Innsbruck 2021 – How not to run a comp

Oh boy, where do we begin. Just a month before the debut of climbing in the Olympics, the IFSC World Cup stopped into Innsbruck for a bouldering, lead, and adaptive cup events. And what an event it was. Spoilers ahead.

The Good

Innsbruck had plenty of good. It was the return of Paraclimbing (what the US would call Adaptive Climbing) after a multi-years long absence. These athletes throw down as hard as any and you should watch it here. Brook Raboutou made an excellent showing in her first international lead finals, with only Janja getting past her highpoint. The men’s final was a stacked affair, with Stephano setting an early highpoint and making the rest of the field chase him. Adam Ondra had a mind to do it, but sent La Sportiva stocks plummeting with multiple foot-slips. The best of lead was that they finally implemented covers to the bolts, which should finally finish off all the challenges\technicals for athletes with imprecise footwork.

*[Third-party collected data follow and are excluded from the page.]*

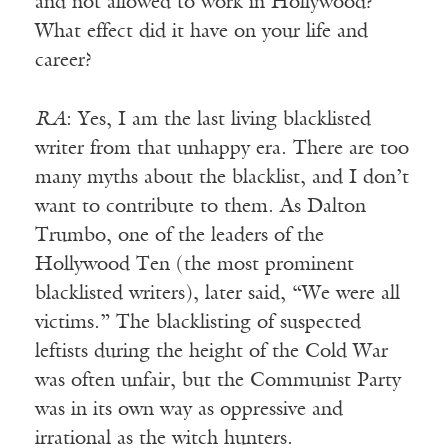
and not allowed to work in Hollywood?
What effect did it have on your life and
career?
RA
: Yes, I am the last living blacklisted
writer from that unhappy era. There are too
many myths about the blacklist, and I don’t
want to contribute to them. As Dalton
Trumbo, one of the leaders of the
Hollywood Ten (the most prominent
blacklisted writers), later said, “We were all
victims.” The blacklisting of suspected
leftists during the height of the Cold War
was often unfair, but the Communist Party
was in its own way as oppressive and
irrational as the witch hunters.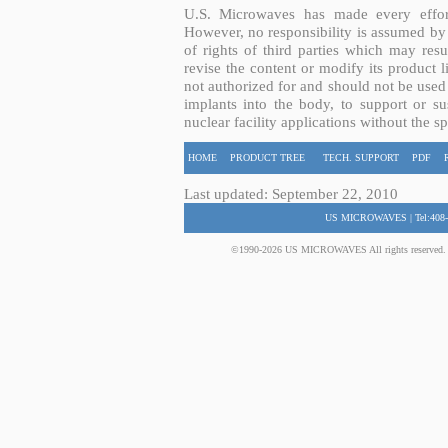
U.S. Microwaves has made every effort
However, no responsibility is assumed by 
of rights of third parties which may resu
revise the content or modify its product 
not authorized for and should not be used
implants into the body, to support or sus
nuclear facility applications without the s
HOME
PRODUCT TREE
TECH. SUPPORT
PDF
Last updated: September 22, 2010
US MICROWAVES | Tel:408-
©1990-2026 US MICROWAVES All rights reserved. No 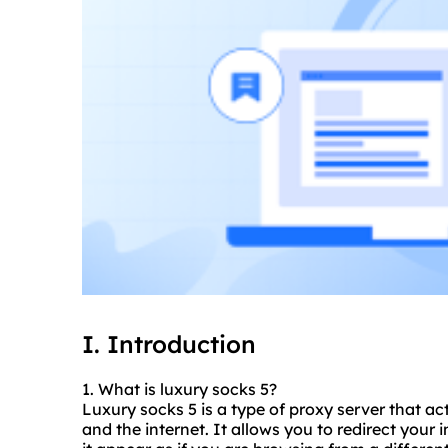
I. Introduction
1. What is luxury socks 5?
Luxury socks 5 is a type of proxy server that a
and the internet. It allows you to redirect your 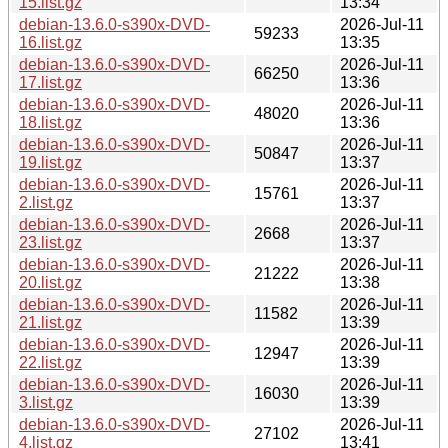
15.list.gz
13:34
debian-13.6.0-s390x-DVD-
2026-Jul-11
59233
16.list.gz
13:35
debian-13.6.0-s390x-DVD-
2026-Jul-11
66250
17.list.gz
13:36
debian-13.6.0-s390x-DVD-
2026-Jul-11
48020
18.list.gz
13:36
debian-13.6.0-s390x-DVD-
2026-Jul-11
50847
19.list.gz
13:37
debian-13.6.0-s390x-DVD-
2026-Jul-11
15761
2.list.gz
13:37
debian-13.6.0-s390x-DVD-
2026-Jul-11
2668
23.list.gz
13:37
debian-13.6.0-s390x-DVD-
2026-Jul-11
21222
20.list.gz
13:38
debian-13.6.0-s390x-DVD-
2026-Jul-11
11582
21.list.gz
13:39
debian-13.6.0-s390x-DVD-
2026-Jul-11
12947
22.list.gz
13:39
debian-13.6.0-s390x-DVD-
2026-Jul-11
16030
3.list.gz
13:39
debian-13.6.0-s390x-DVD-
2026-Jul-11
27102
4.list.gz
13:41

Over in bouldering Natalia Grossman continued her tear – putting the pressure on eventual double-winner Janja, and Stasia Geho made a long overdue return to the podium. Nathaniel Coleman held his own in bouldering finals, but Japan went 3 for 3 on the podium.

The Bad

Some bad things were out of the promoter and producers control. It can’t rain all the time, but sometimes it does, and the wet weather of the weekend did hurt the bouldering, holding both men’s and women’s events to just 3 boulders instead of the standard 4. The moisture also resulted in drastic measures to attempt to salvage the friction required to see any sends, sometimes to comedic effect.

I heard you liked chalk on your chalk so I put chalk in your chalk

Before we start the rest, I want to acknowledge that there was an extended, slow-mo, hold-brushing-jiggling butt footage of Johanna Farber during bouldering semis. We’re not going to shots here, because the athlete has made her discomfort known, resulting in the IFSC pulling the footage and cropping out the issue. It should be noted that this wasn’t the IFSC’s fault in total, but some blame (and plenty more below) falls to the local broadcast affiliate chosen to help.

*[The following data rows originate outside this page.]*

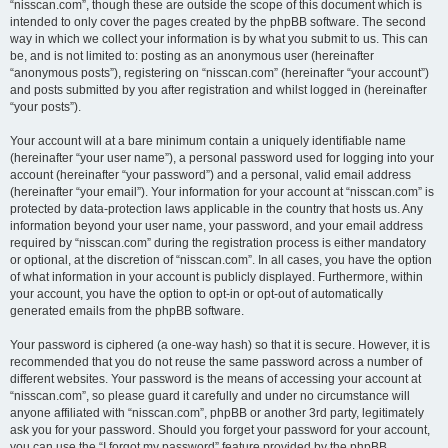
“nisscan.com”, though these are outside the scope of this document which is
intended to only cover the pages created by the phpBB software. The second
way in which we collect your information is by what you submit to us. This can
be, and is not limited to: posting as an anonymous user (hereinafter
“anonymous posts”), registering on “nisscan.com” (hereinafter “your account”)
and posts submitted by you after registration and whilst logged in (hereinafter
“your posts”).
Your account will at a bare minimum contain a uniquely identifiable name
(hereinafter “your user name”), a personal password used for logging into your
account (hereinafter “your password”) and a personal, valid email address
(hereinafter “your email”). Your information for your account at “nisscan.com” is
protected by data-protection laws applicable in the country that hosts us. Any
information beyond your user name, your password, and your email address
required by “nisscan.com” during the registration process is either mandatory
or optional, at the discretion of “nisscan.com”. In all cases, you have the option
of what information in your account is publicly displayed. Furthermore, within
your account, you have the option to opt-in or opt-out of automatically
generated emails from the phpBB software.
Your password is ciphered (a one-way hash) so that it is secure. However, it is
recommended that you do not reuse the same password across a number of
different websites. Your password is the means of accessing your account at
“nisscan.com”, so please guard it carefully and under no circumstance will
anyone affiliated with “nisscan.com”, phpBB or another 3rd party, legitimately
ask you for your password. Should you forget your password for your account,
you can use the “I forgot my password” feature provided by the phpBB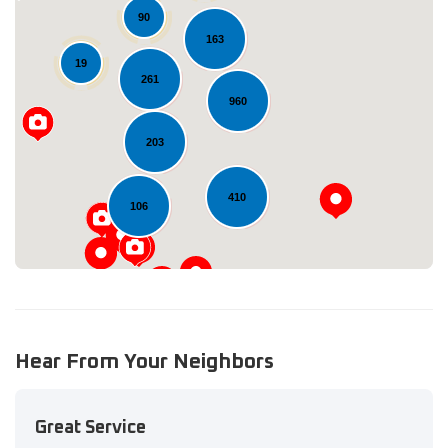
90
163
19
261
Loading...
960
203
410
106
Hear From Your Neighbors
Great Service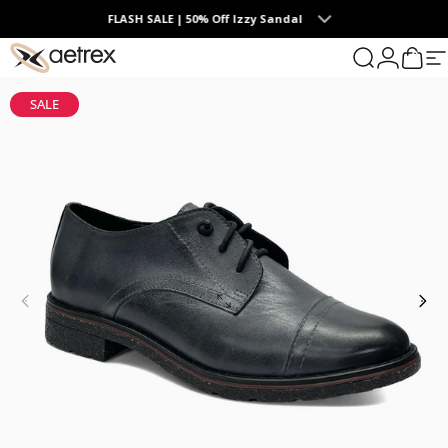
Skip to content
FLASH SALE | 50% Off Izzy Sandal
0
aetrex
Search
Login
Cart
S
SALE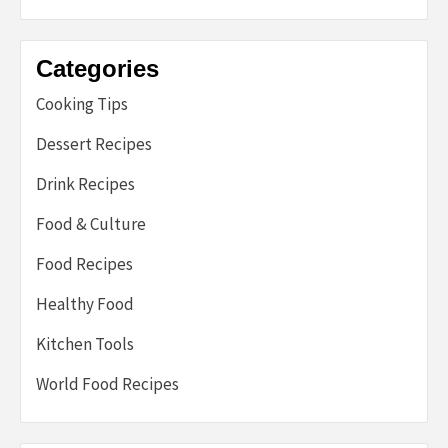
Categories
Cooking Tips
Dessert Recipes
Drink Recipes
Food & Culture
Food Recipes
Healthy Food
Kitchen Tools
World Food Recipes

So I got tagged in so many stories and people keep sending me messages.
Honestly wtf.
Having this slow-motion clip shown on NATIONAL TV and youtube livestream is so disrespectful and upsetting. I’m an athlete and here to show my best performance. To be honest, I do really feel so embarrassed to know that thousands of people saw this.
We need to stop sexualizing women in sports and start to appreciate their performance.

Johanna Farber’s Instagram

Beyond the egregious issue above, Lead Semis was the real mess of the weekend. First, keepers on the draws had a tendency to stick, resulting in multiple delays as organizers aided up to return them to the proper facing-down orientation, on both the men’s and women’s routes.

If your draw’s orientation lasts more than 4 hours, contact a routesetter

Speaking of problematic cameramen, there seemed to be a persistent problem with attempts to “get the shot” without proper deference to the athlete’s “bubble”. Check out Adam swatting away an overzealous videographer as he prepares to pull on.

As the poet Ludacris says, “Move ……. Get out the way”

Not to be outdone, just minutes later as Janja made her preparations, the videographer go close enough to feel the wrath of her double uppercut. Luckily for him she held back.

The Bittersweet

There were a few athletes that made both lead and bouldering finals. Ok, two. Two very special athletes, the dominant Janja, and the timeless Akiyo. Akiyo Noguchi has been on the scene as long as I’ve been watching IFSC competitions, starting off in 2007, and after such a long career announced she was retiring from climbing comps after the Olympics. As this was the last Bouldering World Cup before the games, that means this was her last ride. Its really a shame the women’s bouldering final was stopped during her attempt on W4 – she was making great progress and may have been able to podium on more time. Akiyo’s career was something special to watch for me, as her climbing IQ was off the charts (using holds from another boulder? Lets GO!), her flexibility, as was her raw talent – check out this highlight reel by THE Udo Neumann. Still don’t believe me, check the stats:

  • 58 WC Bouldering Event podiums (21 gold!)
  • 12 WC Bouldering Series Podiums (5 gold!)
  • 5 WCh Bouldering podiums
  • 7 WC Combined Series podiums (3 gold!)
  • 9 WC Lead Event podiums
  • 1 each WCh Lead and Combined podium

It’s been such a pleasure to watch her career, and we at Crank wish her the very best both at the Olympics, and whatever lies beyond. Without the hectic training, travel, and competition schedule, we’re sure she’s going to continue to achieve great things.

Thank you Akiyo, for all the inspiration!